*TO DO*
An exact copy of all the data, minus the images, is required.

[Stored items from a collection]
● ● ●

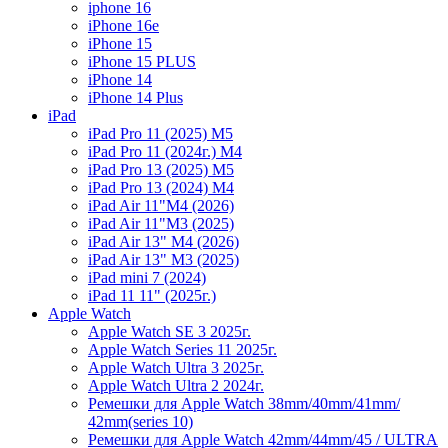
iphone 16
iPhone 16e
iPhone 15
iPhone 15 PLUS
iPhone 14
iPhone 14 Plus
iPad
iPad Pro 11 (2025) M5
iPad Pro 11 (2024г.) M4
iPad Pro 13 (2025) M5
iPad Pro 13 (2024) M4
iPad Air 11"M4 (2026)
iPad Air 11"M3 (2025)
iPad Air 13" M4 (2026)
iPad Air 13" M3 (2025)
iPad mini 7 (2024)
iPad 11 11" (2025г.)
Apple Watch
Apple Watch SE 3 2025г.
Apple Watch Series 11 2025г.
Apple Watch Ultra 3 2025г.
Apple Watch Ultra 2 2024г.
Ремешки для Apple Watch 38mm/40mm/41mm/
42mm(series 10)
Ремешки для Apple Watch 42mm/44mm/45 / ULTRA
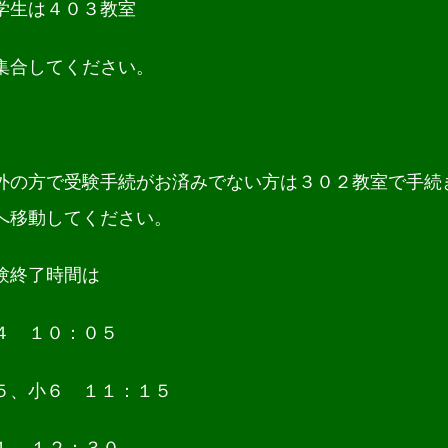
学生は４０３教室
集合してください。
外の方で受験手続がお済みでない方は３０２教室で手続
へ移動してください。
験終了時間は
４ １０：０５
５、小６ １１：１５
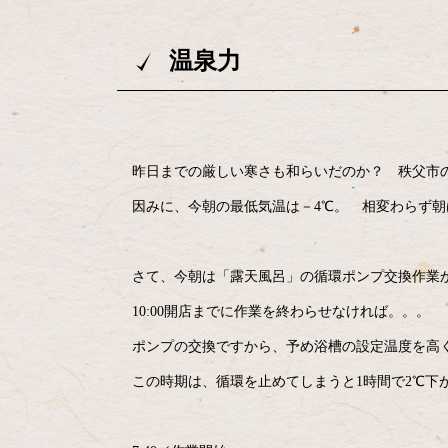
温泉力
昨日までの厳しい寒さも和らいだのか？ 秩父市
因みに、今朝の最低気温は－4℃。 相変わらず朝は
さて、今朝は「露天風呂」の循環ポンプ交換作業
10:00開店までに作業を終わらせなければ。。。
ポンプの交換ですから、予め浴槽の設定温度を高く(
この時期は、循環を止めてしまうと1時間で2℃下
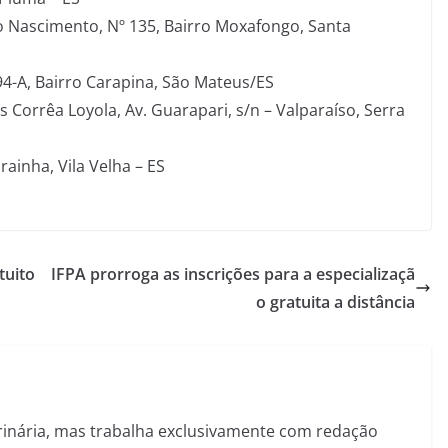
o Nascimento, Nº 135, Bairro Moxafongo, Santa
4-A, Bairro Carapina, São Mateus/ES
s Corrêa Loyola, Av. Guarapari, s/n – Valparaíso, Serra
rainha, Vila Velha – ES
tuito
IFPA prorroga as inscrições para a especializaçã
o gratuita a distância
inária, mas trabalha exclusivamente com redação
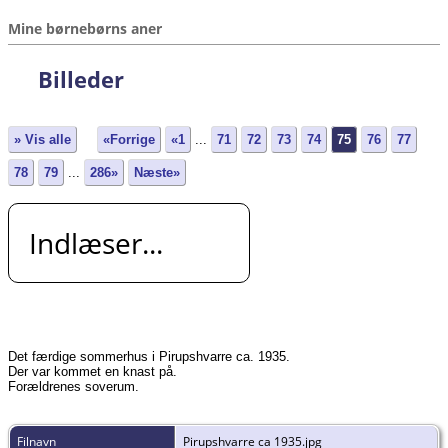
Mine børnebørns aner
Billeder
» Vis alle
«Forrige
«1
...
71
72
73
74
75
76
77
78
79
...
286»
Næste»
Indlæser...
Det færdige sommerhus i Pirupshvarre ca. 1935.
Der var kommet en knast på.
Forældrenes soverum.
Filnavn
Pirupshvarre ca 1935.jpg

● ● ●

*RESULT OF THE EXERCISE*
iphone 16
iPhone 16e
iPhone 15
iPhone 15 PLUS
iPhone 14
iPhone 14 Plus
iPad
iPad Pro 11 (2025) M5
iPad Pro 11 (2024г.) M4
iPad Pro 13 (2025) M5
iPad Pro 13 (2024) M4
iPad Air 11"M4 (2026)
iPad Air 11"M3 (2025)
iPad Air 13" M4 (2026)
iPad Air 13" M3 (2025)
iPad mini 7 (2024)
iPad 11 11" (2025г.)
Apple Watch
Apple Watch SE 3 2025г.
Apple Watch Series 11 2025г.
Apple Watch Ultra 3 2025г.
Apple Watch Ultra 2 2024г.
Ремешки для Apple Watch 38mm/40mm/41mm/
42mm(series 10)
Ремешки для Apple Watch 42mm/44mm/45 / ULTRA
学生は４０３教室
集合してください。
外の方で受験手続がお済みでない方は３０２教室で手続
へ移動してください。
験終了時間は
４ １０：０５
５、小６ １１：１５
温泉力
昨日までの厳しい寒さも和らいだのか？ 秩父市
因みに、今朝の最低気温は－4℃。 相変わらず朝は
さて、今朝は「露天風呂」の循環ポンプ交換作業
10:00開店までに作業を終わらせなければ。。。
ポンプの交換ですから、予め浴槽の設定温度を高く(
この時期は、循環を止めてしまうと1時間で2℃下
o Nascimento, Nº 135, Bairro Moxafongo, Santa
4-A, Bairro Carapina, São Mateus/ES
s Corrêa Loyola, Av. Guarapari, s/n – Valparaíso, Serra
rainha, Vila Velha – ES
tuito
IFPA prorroga as inscrições para a especializaçã
o gratuita a distância
inária, mas trabalha exclusivamente com redação
Mine børnebørns aner
Billeder
» Vis alle
«Forrige
«1
...
71
72
73
74
75
76
77
78
79
...
286»
Næste»
Indlæser...
Det færdige sommerhus i Pirupshvarre ca. 1935.
Der var kommet en knast på.
Forældrenes soverum.
Filnavn
Pirupshvarre ca 1935.jpg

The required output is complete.